NASHVILLE, Tenn. (NewsNation) — Three Tennessee police officers have had their police powers suspended and an investigation is pending after they broke down the door of an innocent family.

Metro Nashville Interim Police Chief John Drake ordered a full investigation of the incident by the department’s Office of Professional Accountability. He said the officers did not exercise due diligence in confirming the suspect they were looking for lived at the apartment. Also, the family should have been given more time to answer the door when the warrant was executed.

“No innocent family in Nashville, anywhere, should be subjected to what the mother and her two children went through on Tuesday morning,” Drake said in a news release. “They were awakened by a team of officers who banged on their door and ultimately knocked it in with a ram. It appears that the mother was not given the proper time to come to the door before it was breached.  It also appears that the West Precinct did not exercise due diligence in confirming that the 16-year-old who was the subject of the search warrant even lived at that apartment.”

The officers had used an outdated Nashville public housing agency database to find the home of the suspect they were investigating, according to NewsNation affiliate WKRN. The database had not been updated since 2018 after the agency determined that providing housing information to the police violated privacy laws. Police were looking for evidence related to auto burglaries, according to a police spokesperson.

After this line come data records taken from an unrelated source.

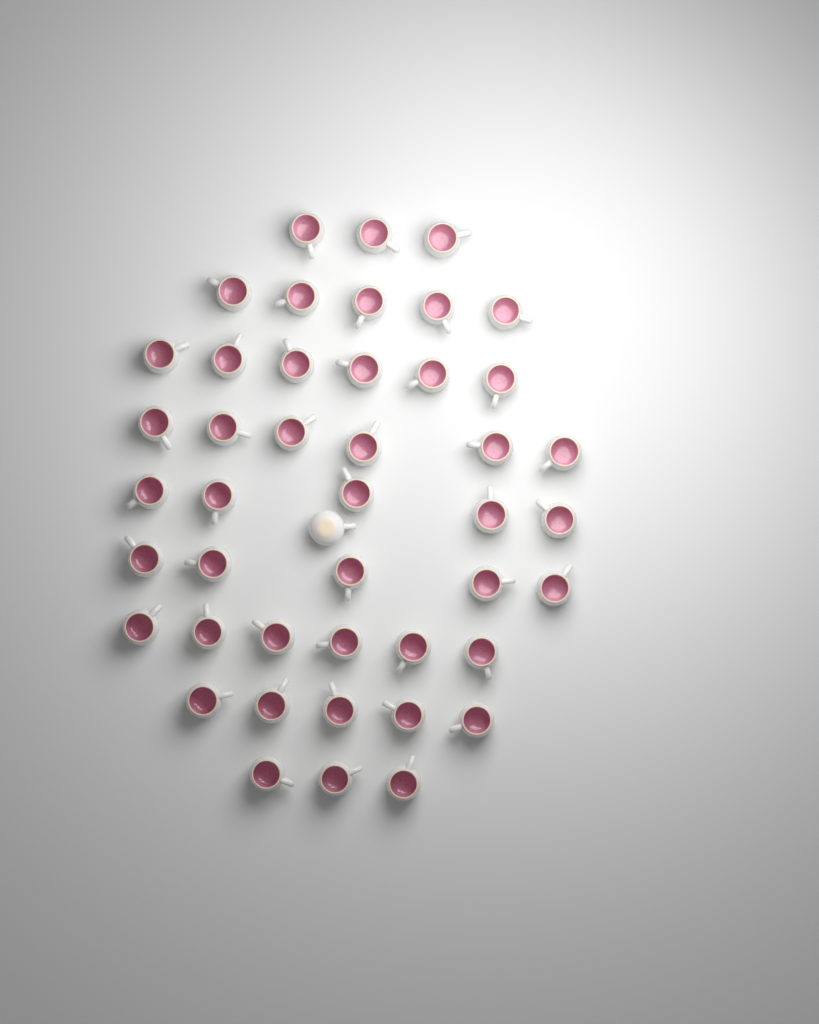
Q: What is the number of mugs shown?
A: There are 45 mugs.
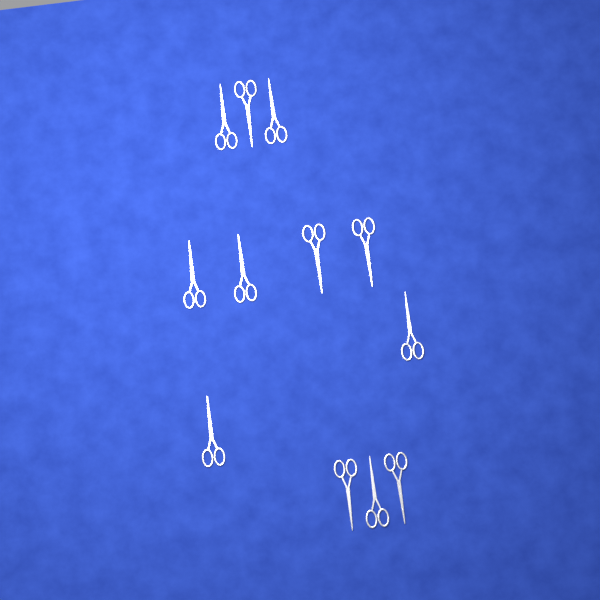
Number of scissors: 12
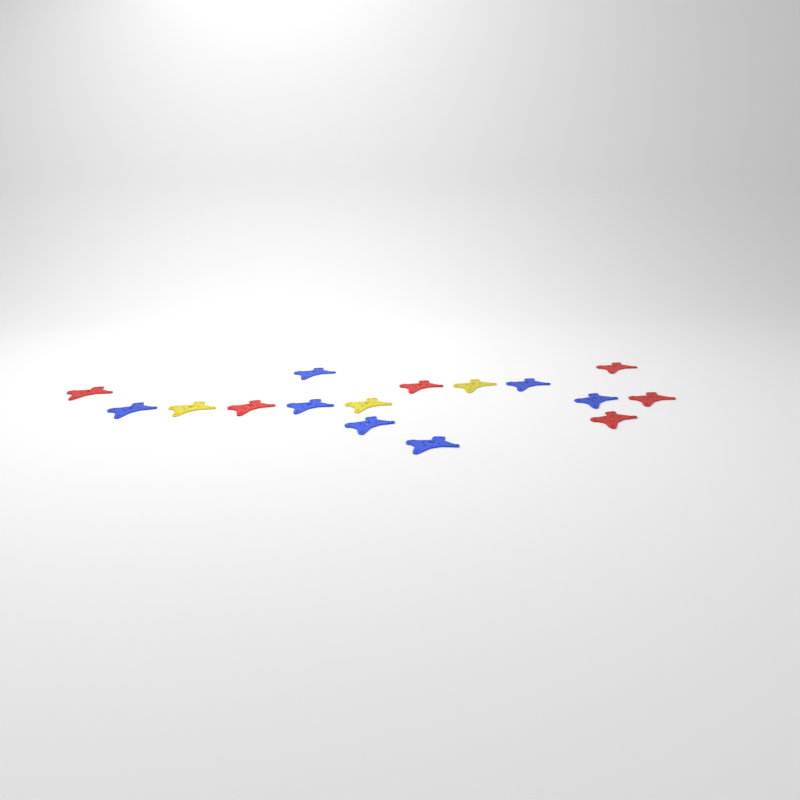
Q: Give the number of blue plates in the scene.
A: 7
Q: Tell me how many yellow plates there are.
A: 3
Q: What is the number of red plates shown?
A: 6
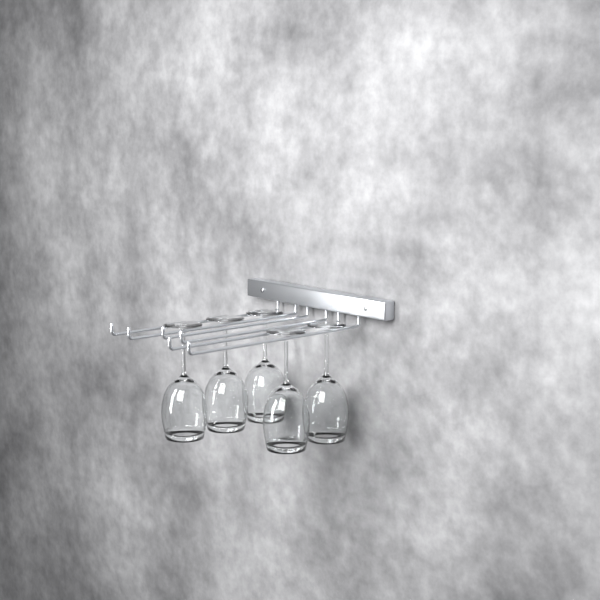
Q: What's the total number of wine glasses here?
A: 5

“There appears to have been a lack of confirming through other means, including surveillance or checking with human sources,” Drake said. “We have to be better than that, and I absolutely assure you, we will be moving forward.”

Drake also said the officers did not appear to give the woman who lived in the home sufficient time to come to the door before ramming it open at 6:05 a.m.

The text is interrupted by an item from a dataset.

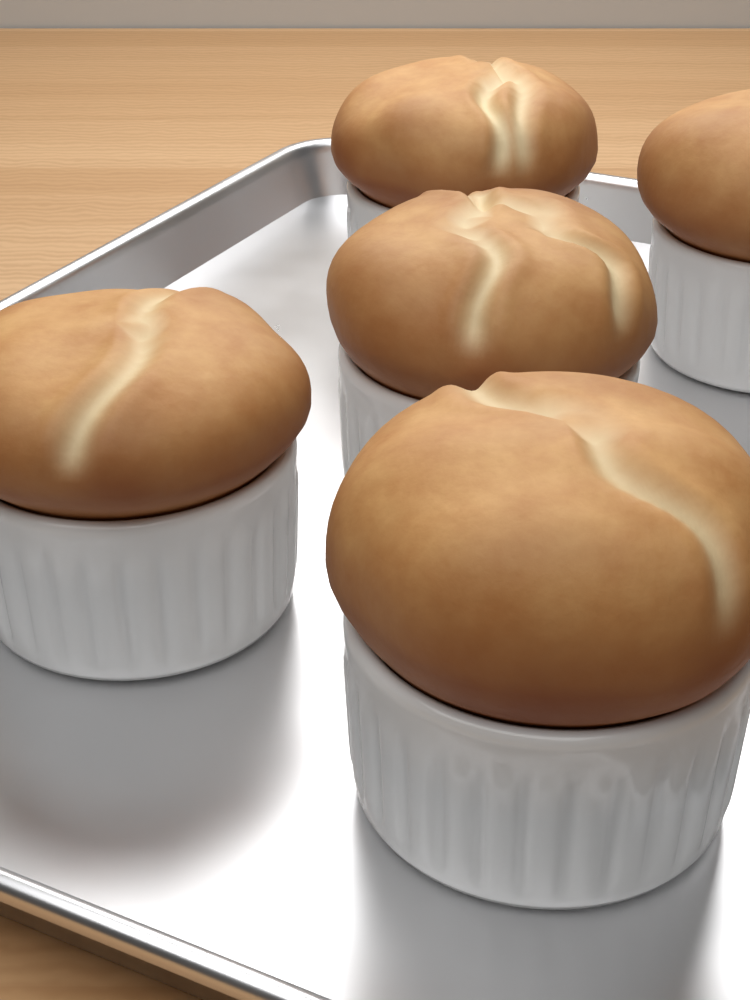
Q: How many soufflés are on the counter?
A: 5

The interim chief said Midtown Hills Precinct Commander Dwayne Greene has met with the current resident of the apartment, apologized to her on behalf of the police department, and will continue outreach to her and her children.

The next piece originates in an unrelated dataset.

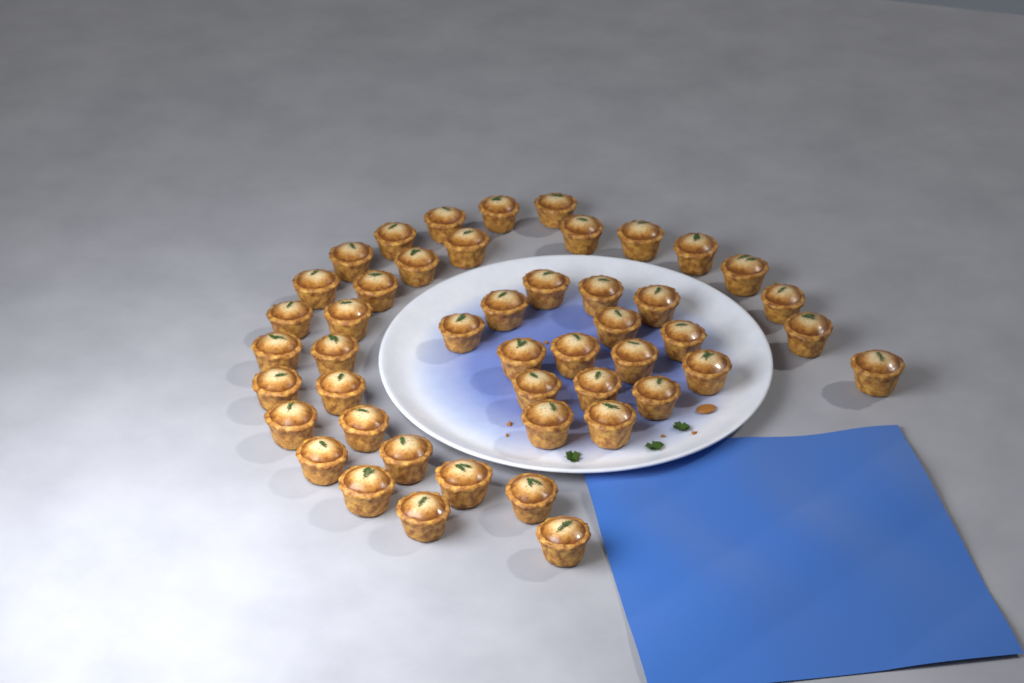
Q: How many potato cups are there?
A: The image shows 47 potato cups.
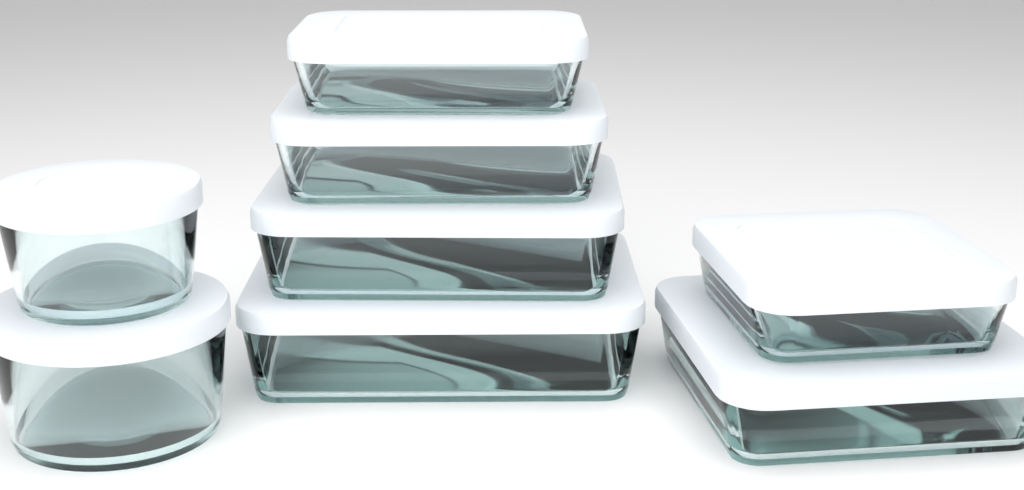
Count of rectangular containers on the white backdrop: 4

Chief Drake also ordered all applications for search warrants by a Metro officer be reviewed and approved at the Deputy Chief of Police level, rather than by the employee’s component supervisors. Meanwhile, a review is underway of search warrant procedure and updated police training will be assessed.

The raid comes amid a national discourse on policing after several high-profile killings of Black Americans, including George Floyd and Breonna Taylor. In this case, the suspended officers are white and the family is Black.

The Associated Press contributed to this report.